Mais do que estratégia de Marketing, contudo, já que a intenção foi querer mostrar o conjunto de obras em João Pessoa, a postura de sua Excelência só estaria “realmente” na condição verdadeira, se ele não excluísse diversos profissionais e veículos de comunicação de seu novo jeito de ser.
Se ele exclui, ele sequer chega ao que fora no passado – quando precisava e estava em formação de sua imagem em nível estadual, portanto tratava muito bem a Imprensa, tanto que era o Xodó de toda a Midia.
Muito do que ele conquistou só se deu porque ele era “Outro”, porque ali, lá atrás, ele precisava e tinha a simpatia de graça de meio mundo, ou seja, não precisava de recursos do Governo para reproduzir simpatia, como acontece na atualidade, porquanto a maioria dos convidados compõem a lista de amigos pela relação gerada por estarem no Planejamento de Midia – leia-se abastecidos de dinheiro publico.
Mas, acreditando que ele de fato quer mudar, vamos dar tempo ao tempo para acompanhar seu relacionamento com a Classe Política, os representantes da Sociedade Organizada, os artistas, muita gente despedaçada de seu novo mundo, incluindo aí muitos profissionais e veículos de comunicação.
O QUE ESPERAR
O verdadeiro Ricardo precisa calçar a sandália da Humildade e reconhecer que mudou para pior seu relacionamento com muita gente que lhe foi fundamental e, em sendo assim, precisa se recompor com o passado no qual seu estilo de conquistas não se dava pela força da Vara e da Surra, mas de cumplicidade e com ouvidos abertos sendo abrigo do contraponto, que nunca mais o foi desde que assumiu o Poder no Estado.
Em síntese, como Marketing o governador joga correto, mas dai tudo isso significar mudança no seu comportamento pessoal vai uma distancia enorme, por isso se faz indispensável dar tempo ao tempo, porque o verdadeiro Ricardo está nas teses de Segmund Freud – e esse é falso, Deus nos livre dele.
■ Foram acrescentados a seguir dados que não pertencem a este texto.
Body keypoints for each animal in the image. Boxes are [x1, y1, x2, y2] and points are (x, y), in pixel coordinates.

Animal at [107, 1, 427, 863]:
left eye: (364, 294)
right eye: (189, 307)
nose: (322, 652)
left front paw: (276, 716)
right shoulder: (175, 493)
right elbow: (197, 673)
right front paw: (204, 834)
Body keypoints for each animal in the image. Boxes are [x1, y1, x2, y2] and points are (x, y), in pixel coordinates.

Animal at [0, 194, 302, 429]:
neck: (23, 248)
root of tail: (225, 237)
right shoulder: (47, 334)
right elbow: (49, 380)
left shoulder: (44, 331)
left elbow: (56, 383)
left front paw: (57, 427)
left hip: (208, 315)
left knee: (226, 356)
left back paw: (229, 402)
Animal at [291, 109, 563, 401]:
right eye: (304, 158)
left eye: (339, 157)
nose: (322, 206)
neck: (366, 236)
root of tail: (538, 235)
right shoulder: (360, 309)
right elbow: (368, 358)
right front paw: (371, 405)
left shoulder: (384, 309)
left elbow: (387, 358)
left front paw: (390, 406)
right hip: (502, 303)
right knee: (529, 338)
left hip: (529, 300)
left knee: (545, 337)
Particularmente, ainda abro tempo para algum crédito, antes da opinião definitiva.
ESSÊNCIA DO EXERCITO
Durante toda a trajetória anterior até chegar ao ápice do Poder, Ricardo dispunha de um Exercito voluntário capaz de tudo, de matar ou morrer por um projeto que se dizia Coletivo, a utopia dos Girassóis espalhando cidadania e inclusão social.
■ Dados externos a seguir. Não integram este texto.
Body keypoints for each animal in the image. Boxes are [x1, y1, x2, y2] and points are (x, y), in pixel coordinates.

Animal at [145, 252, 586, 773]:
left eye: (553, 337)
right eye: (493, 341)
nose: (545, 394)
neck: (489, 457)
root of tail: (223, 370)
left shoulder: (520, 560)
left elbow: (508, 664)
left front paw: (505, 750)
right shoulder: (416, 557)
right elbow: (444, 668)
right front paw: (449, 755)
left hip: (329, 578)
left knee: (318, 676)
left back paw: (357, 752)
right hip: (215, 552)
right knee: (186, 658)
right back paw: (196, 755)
Ao chegar ao Poder, Ricardo – como tantos exemplos da Historia, fez questão de se afastar e transformar em inimigos seus mais fieis aliados de construção intelectual, filosófica e lutas. Era muita gente que se distinguia porque pensava (e pensa ainda) em fazer Política por caminhos do respeito e autonomia do pensar.
Resultado: ele fez a escolha pelos fiéis (muitos gente boa), mas que precisaram se curvar às ordens do Rei perdendo identidade em face das dependências da sobrevivência financeira dessa gente, somando-se nesse agrupamento os chamados Mercenários.
Trocando em miúdos, o Exercito de Ricardo diminuiu muito, excessivamente, restando os bajuladores e mercenários – estes últimos mudando de lado ao sabor dos ventos que apontem naufrágios à frente.
Tudo isto o governador experimentará muito em breve porque não está distante o tempo da verdade mais dura que ele precisará enfrentar para compreender que a esperança não combina com surra, como forma de tratar bem as pessoas.
A Paraíba quis e quer altivez, posição firme, projeto para avançar, mas numa outra forma de ilusão, nunca do pesadelo.